Frequently asked questions
What is the Cisco AI security framework?
It is the Cisco Integrated AI Security and Safety Framework, a research report (arXiv:2512.12921) published in December 2025 by Cisco's AI threat and security researchers. It is a unified, lifecycle-aware taxonomy that classifies AI risks across modalities, agents, pipelines, and the broader ecosystem, merging AI security with AI safety in one structure.
Is the Cisco AI security framework the same as Cisco AI Defense?
No. The framework is a published taxonomy and operationalization model. Cisco AI Defense is a separate commercial product. Cisco ties the framework operationally to AI Defense plus open-source MCP Scanner and A2A Scanner tools, but the framework itself is the research artifact (arXiv:2512.12921), not the product.
How many objectives and techniques does it define?
The four-layer taxonomy defines 19 attacker objectives (OB-001 through OB-019), 40 techniques, and 112 subtechniques, plus a library of real-world procedures. The 19 objectives are grouped into Common Manipulation, Data-Related, and Downstream/Impact risk categories.
Does the Cisco framework cover AI agents and MCP servers?
Yes. It embeds a dedicated 14-threat Model Context Protocol (MCP) taxonomy across four groups: Injection & Interpretation, Tool Integrity, Data Exfiltration & Access, and Execution & Payload.
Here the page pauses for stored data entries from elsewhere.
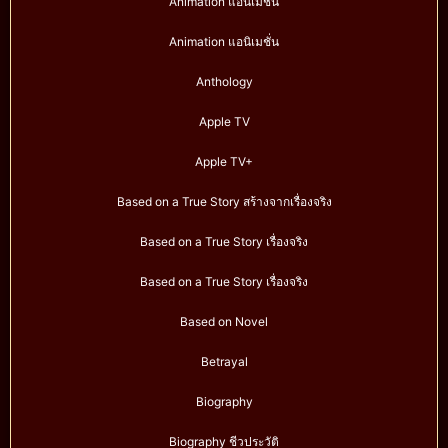
Animation แอนิเมชัน
Animation แอนิเมชั่น
Anthology
Apple TV
Apple TV+
Based on a True Story สร้างจากเรื่องจริง
Based on a True Story เรื่องจริง
Based on a True Story เรื่องจริง
Based on Novel
Betrayal
Biography
Biography ชีวประวัติ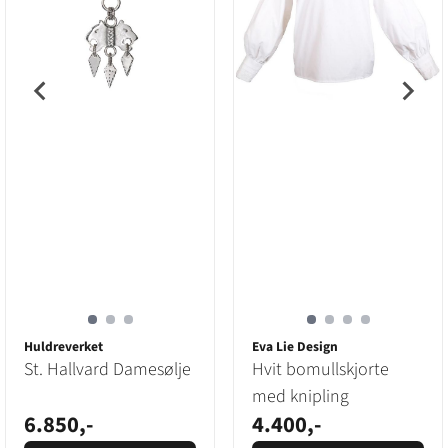
Huldreverket
Eva Lie Design
St. Hallvard Damesølje
Hvit bomullskjorte
med knipling
6.850,-
4.400,-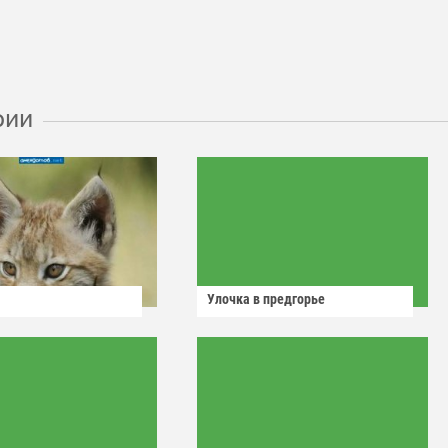
рии
Улочка в предгорье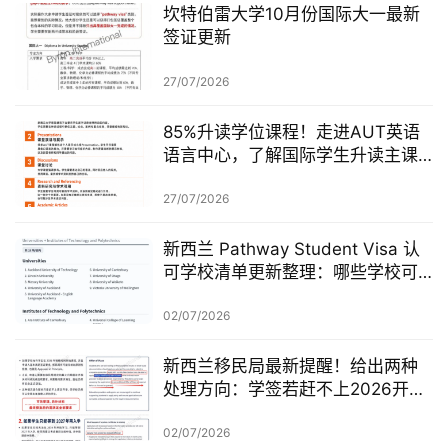
坎特伯雷大学10月份国际大一最新
签证更新
27/07/2026
85%升读学位课程！走进AUT英语
语言中心，了解国际学生升读主课
前的学术准备
27/07/2026
新西兰 Pathway Student Visa 认
可学校清单更新整理：哪些学校可
以做 Pathway 学签？
02/07/2026
新西兰移民局最新提醒！给出两种
处理方向：学签若赶不上2026开
学，可考虑原则性批准或撤回退款
02/07/2026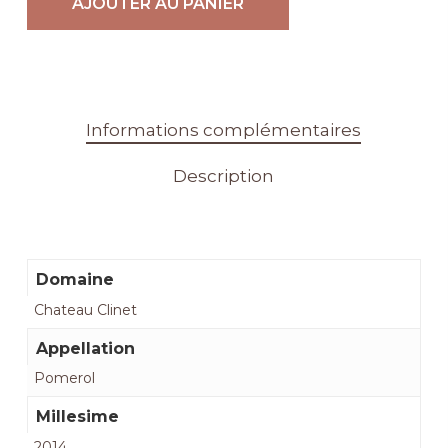
AJOUTER AU PANIER
Informations complémentaires
Description
Domaine
Chateau Clinet
Appellation
Pomerol
Millesime
2014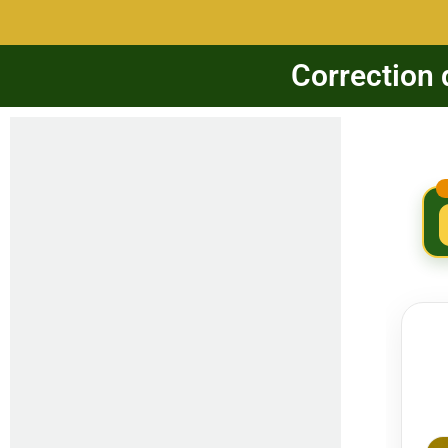
Correction 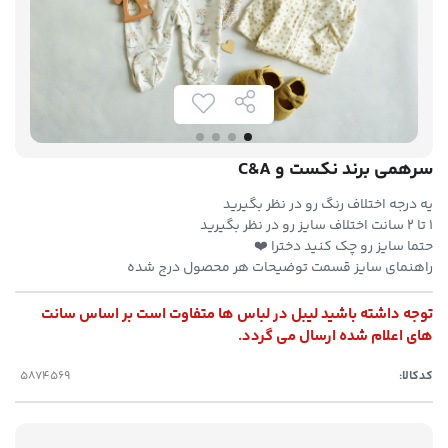
سرهمی برند نکست و C&A
یه درجه اختلاف رنگ رو در نظر بگیرید
۱ تا ۲ سانت اختلاف سایز رو در نظر بگیرید
حتما سایز رو چک کنید دخترا ❤️
راهنمای سایز قسمت توضیحات هر محصول درج شده
توجه داشته باشید لیبل در لباس ها متفاوت است بر اساس سانت
های اعلام شده ارسال می گردد.
کدکالا: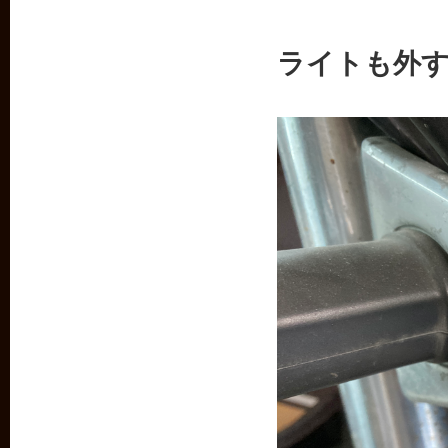
ライトも外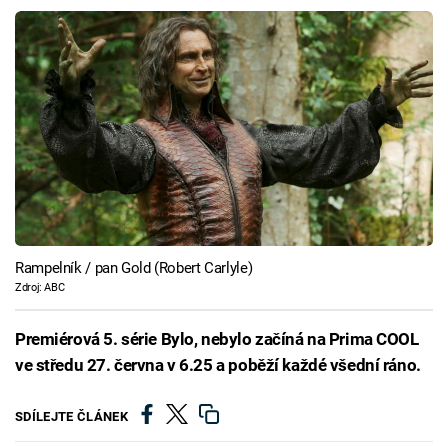
Rampelník / pan Gold (Robert Carlyle)
Zdroj: ABC
Premiérová 5. série Bylo, nebylo začíná na Prima COOL
ve středu 27. června v 6.25 a poběží každé všední ráno.
SDÍLEJTE ČLÁNEK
Cisco also publishes a companion 17-threat agent-to-agent (A2A) taxonomy, paired with its open-source A2A Scanner, and addresses agentic risks like tool access and orchestration abuse within the core objectives.
How is the framework different from MITRE ATLAS, NIST AML, and OWASP LLM Top 10?
Cisco positions it as broader than those, arguing each covers only a partial slice of AI risk. The Cisco model integrates security and safety, spans the full AI lifecycle, and adds embedded MCP, A2A, supply-chain, and content-safety taxonomies in one structure. It also maps its items to MITRE ATLAS, the NIST AI 100-2 adversarial ML taxonomy, and the OWASP Top 10s for LLM and Agentic AI applications.
What is the difference between AI security and AI safety in this framework?
AI security covers protecting AI systems from unauthorized use, availability attacks, and integrity compromise. AI safety covers ensuring systems behave ethically, reliably, fairly, and in alignment with human values. The framework's signature move is merging both into one taxonomy rather than treating them as parallel tracks.
How does a security team operationalize the Cisco framework?
Map your real AI inventory to the objectives and MCP/A2A taxonomies, tag detections and alerts to OB-IDs for GRC and red-team alignment, prioritize controls by the three risk groups, vet artifacts against the supply-chain taxonomy, and feed continuous agent and MCP discovery into the model. The framework provides the taxonomy; you supply the inventory and monitoring.